Would you return the lines between the one holding "Field of view (horizontal): 80.0°." and the one holding "1) pink cloth", inclusive, and only those, exactly as they stand in the listing below?

───── RECORDS FOR THIS EXERCISE

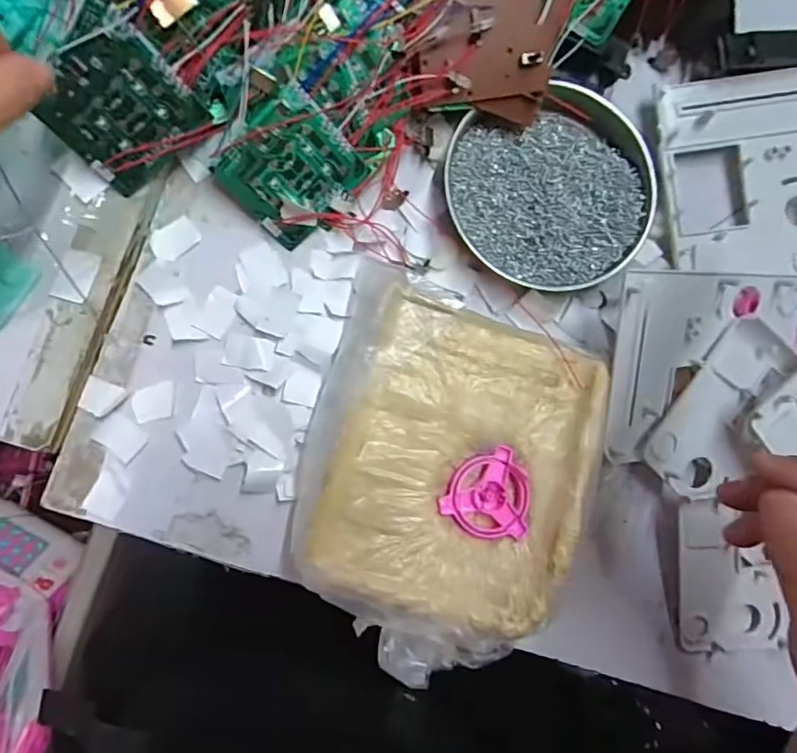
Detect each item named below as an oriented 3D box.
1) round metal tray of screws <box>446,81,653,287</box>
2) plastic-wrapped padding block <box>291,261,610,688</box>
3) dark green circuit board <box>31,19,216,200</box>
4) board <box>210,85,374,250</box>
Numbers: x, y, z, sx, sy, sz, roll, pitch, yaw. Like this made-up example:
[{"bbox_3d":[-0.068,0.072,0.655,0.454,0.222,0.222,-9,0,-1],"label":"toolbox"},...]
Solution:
[{"bbox_3d":[0.099,-0.122,0.356,0.131,0.022,0.128,0,86,-6],"label":"round metal tray of screws"},{"bbox_3d":[0.028,0.063,0.328,0.177,0.037,0.212,21,85,-4],"label":"plastic-wrapped padding block"},{"bbox_3d":[-0.153,-0.148,0.300,0.071,0.004,0.065,-35,130,9],"label":"dark green circuit board"},{"bbox_3d":[-0.065,-0.125,0.330,0.073,0.004,0.066,-43,113,11],"label":"board"}]

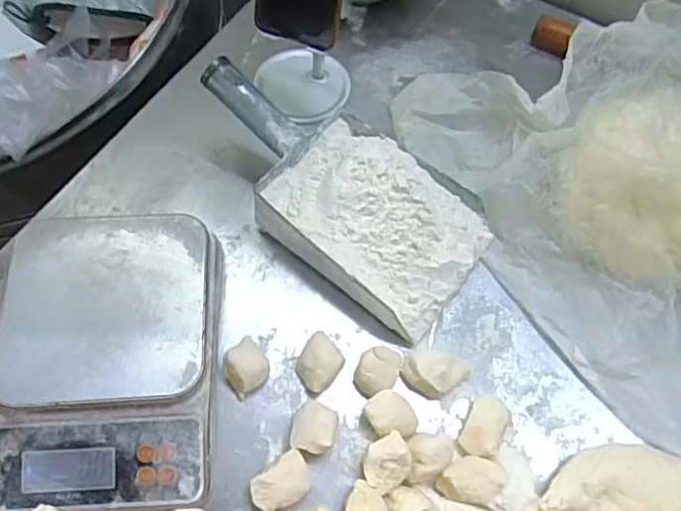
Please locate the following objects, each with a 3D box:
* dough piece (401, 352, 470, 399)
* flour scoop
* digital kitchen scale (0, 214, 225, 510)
[{"bbox_3d":[0.075,0.093,0.459,0.052,0.022,0.032,5,63,0],"label":"dough piece"},{"bbox_3d":[-0.006,-0.059,0.501,0.265,0.071,0.138,32,66,13],"label":"flour scoop"},{"bbox_3d":[-0.169,0.072,0.436,0.154,0.039,0.215,0,63,-3],"label":"digital kitchen scale"}]

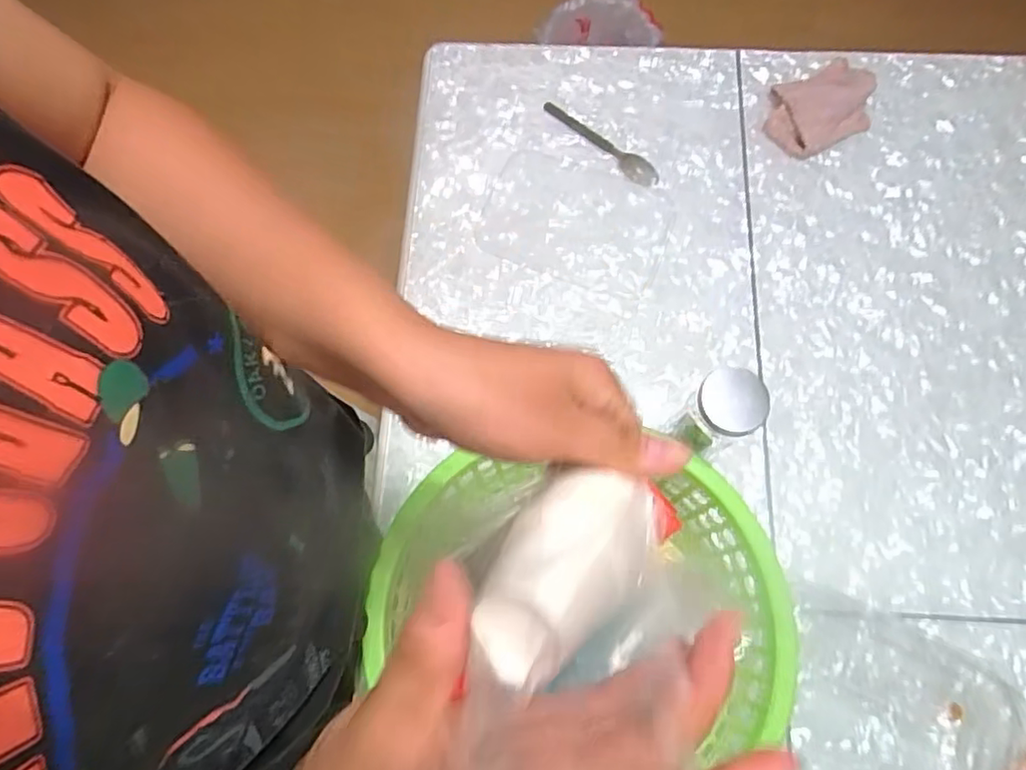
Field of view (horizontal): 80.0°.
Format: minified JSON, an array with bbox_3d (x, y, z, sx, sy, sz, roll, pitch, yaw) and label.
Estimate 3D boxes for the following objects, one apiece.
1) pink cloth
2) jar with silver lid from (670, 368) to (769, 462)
[{"bbox_3d":[0.367,-0.334,0.725,0.143,0.040,0.100,-29,75,-9],"label":"pink cloth"},{"bbox_3d":[0.165,0.022,0.483,0.049,0.060,0.060,41,78,13],"label":"jar with silver lid"}]

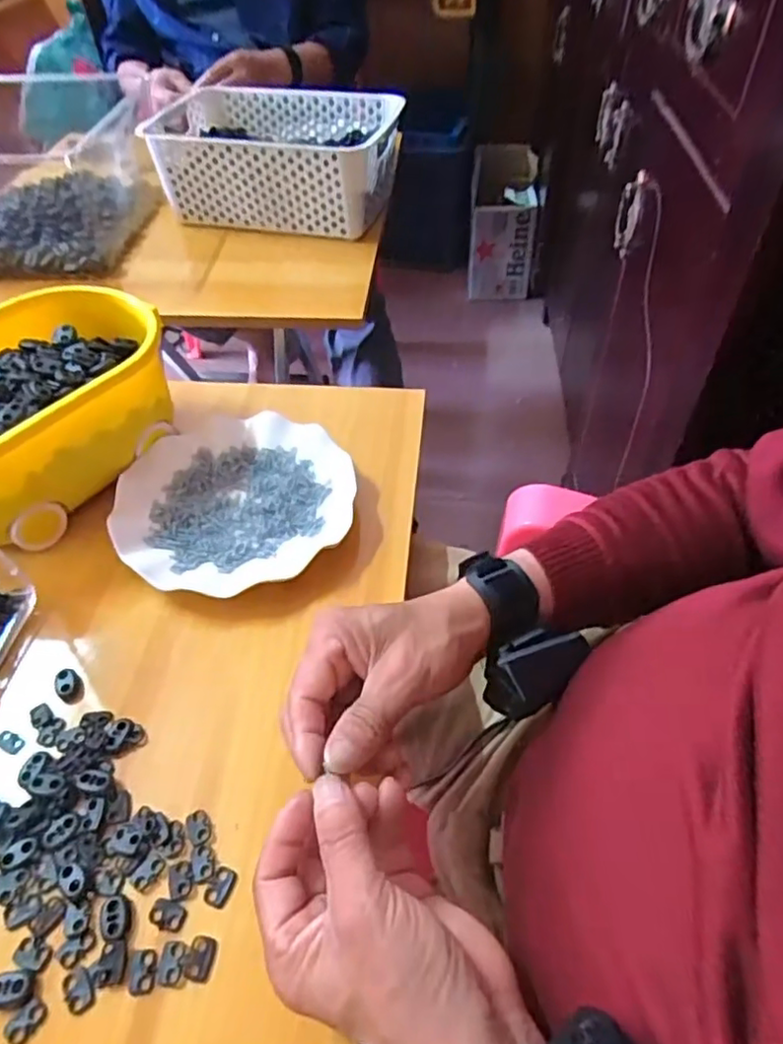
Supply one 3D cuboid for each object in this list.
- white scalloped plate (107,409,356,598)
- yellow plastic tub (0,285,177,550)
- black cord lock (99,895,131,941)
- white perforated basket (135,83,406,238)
[{"bbox_3d":[-0.121,-0.020,0.496,0.173,0.024,0.181,-1,49,2],"label":"white scalloped plate"},{"bbox_3d":[-0.293,-0.086,0.501,0.170,0.088,0.237,23,54,21],"label":"yellow plastic tub"},{"bbox_3d":[-0.141,0.202,0.322,0.016,0.004,0.022,-22,51,-16],"label":"black cord lock"},{"bbox_3d":[-0.153,-0.491,0.861,0.298,0.124,0.213,7,50,9],"label":"white perforated basket"}]

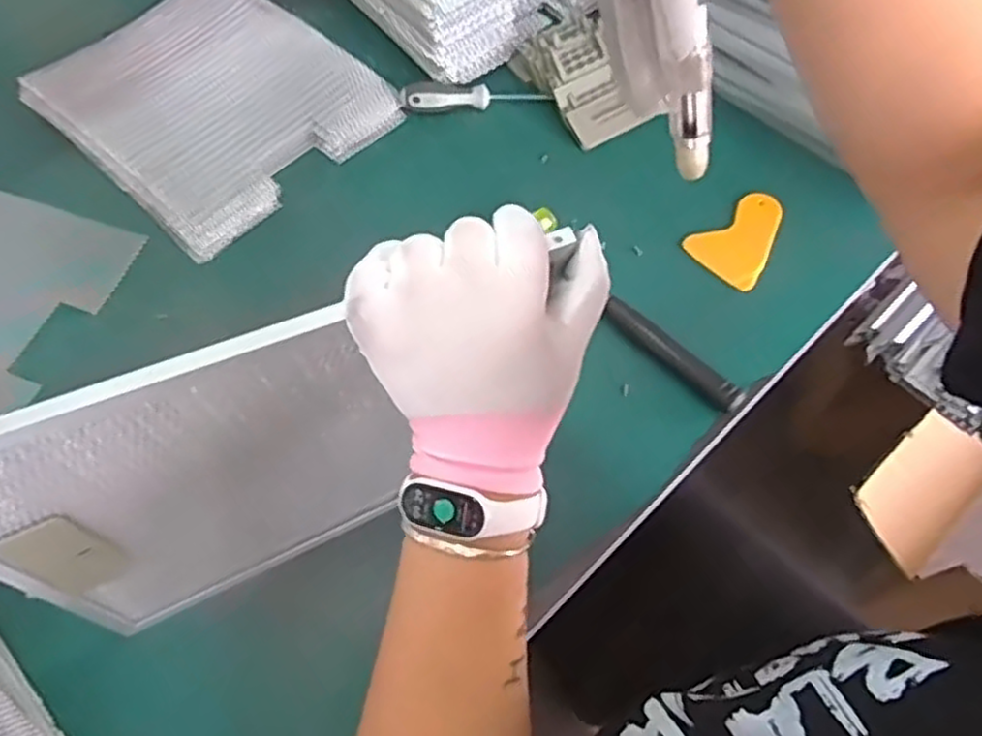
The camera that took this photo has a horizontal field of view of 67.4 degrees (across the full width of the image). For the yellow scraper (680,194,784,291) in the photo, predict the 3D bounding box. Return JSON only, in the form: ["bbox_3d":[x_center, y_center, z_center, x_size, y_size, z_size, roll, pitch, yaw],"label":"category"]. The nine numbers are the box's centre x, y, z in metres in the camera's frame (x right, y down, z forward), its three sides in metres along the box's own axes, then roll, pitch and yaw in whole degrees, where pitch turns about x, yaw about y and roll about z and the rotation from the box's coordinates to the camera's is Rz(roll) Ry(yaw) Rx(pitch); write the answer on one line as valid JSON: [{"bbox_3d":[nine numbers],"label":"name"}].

──────────

* [SOLUTION FOR THIS TASK]:
Field of view (horizontal): 80.0°.
Format: minified JSON, an array with bbox_3d (x, y, z, sx, sy, sz, roll, pitch, yaw) and label.
Estimate 3D boxes for the following objects, one apiece.
1) pink cloth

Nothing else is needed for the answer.